I don't know whether I'm breaking copyright or anything or whether this is 100% relevant, but I found this topic on Pistonheads :

http://www.pistonheads.com/gassing/topic.asp?t=204516&f=137&h=0

The last reply however is relevant - does anyone here have any ideas on this ?

 
Yes

They are talking about two separate issues.

Blue smoke on start up is quite common on cold starts, particularly if the the engine didn't warm up when previously started and is nothing more than an embarrassment as it only happens when someone is watching. Happens on German boxer engines but, according to Scooby owners, not on Japanese ones. [&:]

Big cloud of smoke when moving without your engine falling out of the bottom of the car is probably your AOS. (air oil separator)
 
ORIGINAL: JCB..

Yes

They are talking about two separate issues.

Blue smoke on start up is quite common on cold starts, particularly if the the engine didn't warm up when previously started and is nothing more than an embarrassment as it only happens when someone is watching. Happens on German boxer engines but, according to Scooby owners, not on Japanese ones. [&:]

Big cloud of smoke when moving without your engine falling out of the bottom of the car is probably your AOS. (air oil separator)

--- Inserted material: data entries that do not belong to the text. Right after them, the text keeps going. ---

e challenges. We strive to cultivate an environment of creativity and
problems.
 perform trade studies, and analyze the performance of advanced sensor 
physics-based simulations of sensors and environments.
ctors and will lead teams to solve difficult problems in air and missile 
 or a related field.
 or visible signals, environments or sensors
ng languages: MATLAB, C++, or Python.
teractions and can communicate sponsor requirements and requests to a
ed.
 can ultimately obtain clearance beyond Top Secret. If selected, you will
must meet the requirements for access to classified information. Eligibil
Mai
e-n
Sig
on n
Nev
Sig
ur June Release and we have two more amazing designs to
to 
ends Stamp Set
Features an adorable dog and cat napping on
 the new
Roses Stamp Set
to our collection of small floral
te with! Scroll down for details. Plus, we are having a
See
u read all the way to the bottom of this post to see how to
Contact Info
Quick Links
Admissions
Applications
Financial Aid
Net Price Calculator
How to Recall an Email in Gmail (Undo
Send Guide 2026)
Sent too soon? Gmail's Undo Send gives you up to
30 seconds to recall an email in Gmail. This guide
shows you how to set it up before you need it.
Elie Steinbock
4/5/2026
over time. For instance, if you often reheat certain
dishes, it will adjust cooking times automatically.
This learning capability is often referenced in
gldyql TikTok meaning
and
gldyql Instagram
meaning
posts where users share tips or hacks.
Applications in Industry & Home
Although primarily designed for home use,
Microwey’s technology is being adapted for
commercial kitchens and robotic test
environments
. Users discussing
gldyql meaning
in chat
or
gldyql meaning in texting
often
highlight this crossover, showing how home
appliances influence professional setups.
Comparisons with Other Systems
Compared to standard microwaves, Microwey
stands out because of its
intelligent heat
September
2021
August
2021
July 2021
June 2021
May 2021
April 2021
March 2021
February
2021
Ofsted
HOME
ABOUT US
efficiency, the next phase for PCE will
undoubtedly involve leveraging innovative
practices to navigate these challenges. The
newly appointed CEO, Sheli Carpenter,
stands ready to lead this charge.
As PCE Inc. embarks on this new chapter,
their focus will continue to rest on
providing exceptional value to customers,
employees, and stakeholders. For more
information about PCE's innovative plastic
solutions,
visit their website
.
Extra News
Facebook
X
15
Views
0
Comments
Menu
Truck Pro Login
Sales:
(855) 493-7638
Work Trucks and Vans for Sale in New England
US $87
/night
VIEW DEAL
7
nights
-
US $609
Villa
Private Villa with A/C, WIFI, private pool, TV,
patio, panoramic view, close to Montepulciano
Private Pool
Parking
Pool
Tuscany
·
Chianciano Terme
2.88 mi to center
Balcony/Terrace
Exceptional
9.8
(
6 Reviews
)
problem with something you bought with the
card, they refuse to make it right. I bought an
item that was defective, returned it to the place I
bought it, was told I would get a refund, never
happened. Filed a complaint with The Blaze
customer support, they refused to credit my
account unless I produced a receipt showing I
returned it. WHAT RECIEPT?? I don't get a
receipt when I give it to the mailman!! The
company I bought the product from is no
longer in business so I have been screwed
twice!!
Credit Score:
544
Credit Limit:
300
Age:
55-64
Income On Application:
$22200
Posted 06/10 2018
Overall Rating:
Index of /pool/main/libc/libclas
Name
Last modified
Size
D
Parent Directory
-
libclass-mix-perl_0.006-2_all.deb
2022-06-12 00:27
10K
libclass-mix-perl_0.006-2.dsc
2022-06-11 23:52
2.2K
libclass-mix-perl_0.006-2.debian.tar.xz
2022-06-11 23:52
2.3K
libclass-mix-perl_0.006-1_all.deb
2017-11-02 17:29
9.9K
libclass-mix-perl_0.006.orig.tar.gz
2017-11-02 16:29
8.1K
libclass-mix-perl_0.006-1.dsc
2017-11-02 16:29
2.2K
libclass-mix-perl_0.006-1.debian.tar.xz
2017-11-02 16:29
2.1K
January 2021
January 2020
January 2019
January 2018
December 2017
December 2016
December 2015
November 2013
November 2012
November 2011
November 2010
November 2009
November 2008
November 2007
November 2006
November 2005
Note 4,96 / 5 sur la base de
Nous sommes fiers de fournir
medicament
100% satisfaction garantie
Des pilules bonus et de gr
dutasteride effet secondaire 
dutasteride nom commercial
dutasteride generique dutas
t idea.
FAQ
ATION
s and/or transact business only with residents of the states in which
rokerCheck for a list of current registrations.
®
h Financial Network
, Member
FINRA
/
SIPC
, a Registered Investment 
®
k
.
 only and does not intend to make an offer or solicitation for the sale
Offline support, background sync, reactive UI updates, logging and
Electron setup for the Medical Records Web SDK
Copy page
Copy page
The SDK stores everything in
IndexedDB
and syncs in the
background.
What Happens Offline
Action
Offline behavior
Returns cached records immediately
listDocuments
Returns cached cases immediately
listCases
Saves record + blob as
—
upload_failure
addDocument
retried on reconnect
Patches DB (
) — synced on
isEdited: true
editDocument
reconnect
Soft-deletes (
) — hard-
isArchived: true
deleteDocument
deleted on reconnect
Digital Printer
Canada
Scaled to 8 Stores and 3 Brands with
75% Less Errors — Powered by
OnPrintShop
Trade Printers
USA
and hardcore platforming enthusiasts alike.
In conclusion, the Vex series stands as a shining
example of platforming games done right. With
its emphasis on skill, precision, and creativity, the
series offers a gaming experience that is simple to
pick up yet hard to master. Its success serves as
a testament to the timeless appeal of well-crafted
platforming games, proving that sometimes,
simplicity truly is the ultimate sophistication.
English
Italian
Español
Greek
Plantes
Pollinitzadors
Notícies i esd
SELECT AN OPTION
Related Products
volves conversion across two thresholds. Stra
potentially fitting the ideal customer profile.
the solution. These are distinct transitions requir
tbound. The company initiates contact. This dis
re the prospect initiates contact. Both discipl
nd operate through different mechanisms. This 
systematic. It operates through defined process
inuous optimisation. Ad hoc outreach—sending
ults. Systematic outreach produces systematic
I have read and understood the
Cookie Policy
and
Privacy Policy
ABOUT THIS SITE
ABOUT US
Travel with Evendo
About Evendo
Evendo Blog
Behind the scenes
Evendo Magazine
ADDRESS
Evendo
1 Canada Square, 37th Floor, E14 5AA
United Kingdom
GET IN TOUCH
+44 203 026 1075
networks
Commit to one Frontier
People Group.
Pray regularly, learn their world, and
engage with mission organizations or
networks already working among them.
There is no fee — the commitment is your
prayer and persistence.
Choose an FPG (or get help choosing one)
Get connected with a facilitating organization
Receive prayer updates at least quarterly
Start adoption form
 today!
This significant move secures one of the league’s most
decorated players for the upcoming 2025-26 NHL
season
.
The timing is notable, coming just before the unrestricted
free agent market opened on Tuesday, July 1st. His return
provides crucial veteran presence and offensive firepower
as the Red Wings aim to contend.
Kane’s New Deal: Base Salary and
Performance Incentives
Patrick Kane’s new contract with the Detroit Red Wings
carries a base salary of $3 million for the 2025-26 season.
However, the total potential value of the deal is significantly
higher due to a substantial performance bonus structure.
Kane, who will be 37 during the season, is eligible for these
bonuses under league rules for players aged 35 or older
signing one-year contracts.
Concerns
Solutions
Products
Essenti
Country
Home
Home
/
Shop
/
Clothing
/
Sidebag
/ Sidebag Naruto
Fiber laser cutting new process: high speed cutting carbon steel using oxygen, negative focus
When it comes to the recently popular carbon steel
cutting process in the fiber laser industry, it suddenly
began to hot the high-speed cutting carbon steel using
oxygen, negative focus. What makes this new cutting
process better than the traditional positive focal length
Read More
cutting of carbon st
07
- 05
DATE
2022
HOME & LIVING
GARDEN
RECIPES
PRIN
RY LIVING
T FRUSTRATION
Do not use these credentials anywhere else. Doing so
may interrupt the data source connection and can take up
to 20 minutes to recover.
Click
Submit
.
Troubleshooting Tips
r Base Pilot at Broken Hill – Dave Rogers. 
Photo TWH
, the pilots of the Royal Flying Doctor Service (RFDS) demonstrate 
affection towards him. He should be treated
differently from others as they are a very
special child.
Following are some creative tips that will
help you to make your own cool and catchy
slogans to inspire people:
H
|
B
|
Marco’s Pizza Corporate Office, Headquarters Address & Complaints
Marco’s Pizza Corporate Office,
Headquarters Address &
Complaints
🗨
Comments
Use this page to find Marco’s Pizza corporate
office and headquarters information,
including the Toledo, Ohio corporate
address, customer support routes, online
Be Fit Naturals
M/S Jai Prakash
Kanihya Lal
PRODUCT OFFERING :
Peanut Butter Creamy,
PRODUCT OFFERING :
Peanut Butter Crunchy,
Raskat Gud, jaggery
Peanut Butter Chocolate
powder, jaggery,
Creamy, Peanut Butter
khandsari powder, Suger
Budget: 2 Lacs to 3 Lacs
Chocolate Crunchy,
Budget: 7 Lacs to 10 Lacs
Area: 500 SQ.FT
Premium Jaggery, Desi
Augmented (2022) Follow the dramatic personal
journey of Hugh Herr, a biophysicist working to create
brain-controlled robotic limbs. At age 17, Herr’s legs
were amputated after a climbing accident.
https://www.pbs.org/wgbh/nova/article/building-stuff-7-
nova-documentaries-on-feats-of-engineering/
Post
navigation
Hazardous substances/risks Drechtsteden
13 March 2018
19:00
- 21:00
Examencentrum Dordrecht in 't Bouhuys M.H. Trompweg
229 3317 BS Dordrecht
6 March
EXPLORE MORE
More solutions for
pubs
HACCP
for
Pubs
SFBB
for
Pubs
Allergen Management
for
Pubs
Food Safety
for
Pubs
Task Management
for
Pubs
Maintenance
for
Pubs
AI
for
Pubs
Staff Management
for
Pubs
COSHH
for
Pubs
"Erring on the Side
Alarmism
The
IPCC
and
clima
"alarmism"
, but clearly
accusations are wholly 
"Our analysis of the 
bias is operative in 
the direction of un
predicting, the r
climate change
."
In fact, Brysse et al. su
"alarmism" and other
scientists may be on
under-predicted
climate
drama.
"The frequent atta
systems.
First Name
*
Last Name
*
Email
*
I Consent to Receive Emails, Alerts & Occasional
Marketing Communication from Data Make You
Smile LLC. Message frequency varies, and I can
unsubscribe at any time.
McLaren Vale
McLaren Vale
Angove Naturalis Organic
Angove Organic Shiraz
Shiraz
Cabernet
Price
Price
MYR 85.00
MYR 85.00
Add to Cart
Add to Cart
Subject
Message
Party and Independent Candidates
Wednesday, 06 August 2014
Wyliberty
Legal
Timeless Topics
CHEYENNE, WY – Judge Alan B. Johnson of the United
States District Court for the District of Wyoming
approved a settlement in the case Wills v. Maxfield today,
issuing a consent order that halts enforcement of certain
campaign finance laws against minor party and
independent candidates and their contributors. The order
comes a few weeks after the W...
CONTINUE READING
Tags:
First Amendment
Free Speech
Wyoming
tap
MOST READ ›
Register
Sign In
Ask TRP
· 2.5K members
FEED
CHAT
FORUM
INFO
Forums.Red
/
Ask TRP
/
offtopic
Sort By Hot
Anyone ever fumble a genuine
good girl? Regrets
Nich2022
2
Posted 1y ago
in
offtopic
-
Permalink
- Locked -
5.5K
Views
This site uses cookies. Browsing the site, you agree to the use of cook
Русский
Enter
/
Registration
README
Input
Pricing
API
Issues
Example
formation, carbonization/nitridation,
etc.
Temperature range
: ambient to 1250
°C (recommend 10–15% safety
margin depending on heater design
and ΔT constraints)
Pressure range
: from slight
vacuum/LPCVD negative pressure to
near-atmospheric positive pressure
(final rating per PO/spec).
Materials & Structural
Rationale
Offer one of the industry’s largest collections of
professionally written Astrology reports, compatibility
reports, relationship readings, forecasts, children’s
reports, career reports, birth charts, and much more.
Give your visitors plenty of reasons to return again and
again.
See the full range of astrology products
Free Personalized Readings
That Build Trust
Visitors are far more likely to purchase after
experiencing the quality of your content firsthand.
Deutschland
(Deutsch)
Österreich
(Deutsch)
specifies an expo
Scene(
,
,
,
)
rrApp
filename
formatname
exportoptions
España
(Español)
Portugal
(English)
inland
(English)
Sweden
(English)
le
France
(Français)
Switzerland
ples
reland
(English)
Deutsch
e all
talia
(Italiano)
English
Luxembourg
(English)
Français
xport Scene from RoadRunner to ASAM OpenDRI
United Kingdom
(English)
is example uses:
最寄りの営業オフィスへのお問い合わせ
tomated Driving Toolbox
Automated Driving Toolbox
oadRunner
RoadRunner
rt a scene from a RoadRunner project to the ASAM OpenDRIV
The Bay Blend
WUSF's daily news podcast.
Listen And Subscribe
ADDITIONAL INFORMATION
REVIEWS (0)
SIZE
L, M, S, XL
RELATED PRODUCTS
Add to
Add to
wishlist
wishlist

yeah but could a failed breather allow enough oil into the bores to hyro-lock it?
 
Just thinking.......if a load of oil was dumped in the inlet manifold it would run down into any cylinder that had inlet valves open and back out of any cylinder that also had exhaust valves open. So, any cylinder that had just inlets open would fill up with oil (1, 2 & 5 in this case) and oil would go straight through through any cylinder that had exhausts and inlets open.

Any cam timing experts who could tell me if 1, 2 & 5 can be on valve overlap at the same time?

On this car there was significant amounts of oil in the exhaust system but what i'm struggling with is that a failed breather could dump so much oil into the inlet so quickly

Any thoughts welcome
 
[
ORIGINAL: mikeymike

2002 2.7 car with 45k miles. Started running rough, then cleared, then rough again then lots of smoke then it cut out, all in the space of 2 mins. Coasted to a halt and tried to restart but wouldn't turn over. Recovered to dealer who removed and started to strip engine and discovered that 1, 2 & 5 bores were full of oil which was hydro-locking it. They can't find any mechanical problem and best guess is a faulty breather. Plan is to rebuild engine and fit new breather. I'd be a lot happier if I had a bit of broken metal in my hand as I struggle to see how a breather could dump so much oil into the inlet. There was some evidence of oil in the inlet but not huge amounts although it did stand over a weekend before going to the dealer. Anyone got any ideas?

Up-date"¦"¦..

Engine was rebuilt with new breather and when started was rattling. Striped down again and main bearings are damaged, small end cracked and pistons distorted all due to initial hydro-lock. Dealer say engine uneconomic to repair and suggest new engine which will cost close to what the car is worth. Porsche have been approached for assistance and said no.

Plan is now either park it outside the dealer with sign relating story or get second hand engine.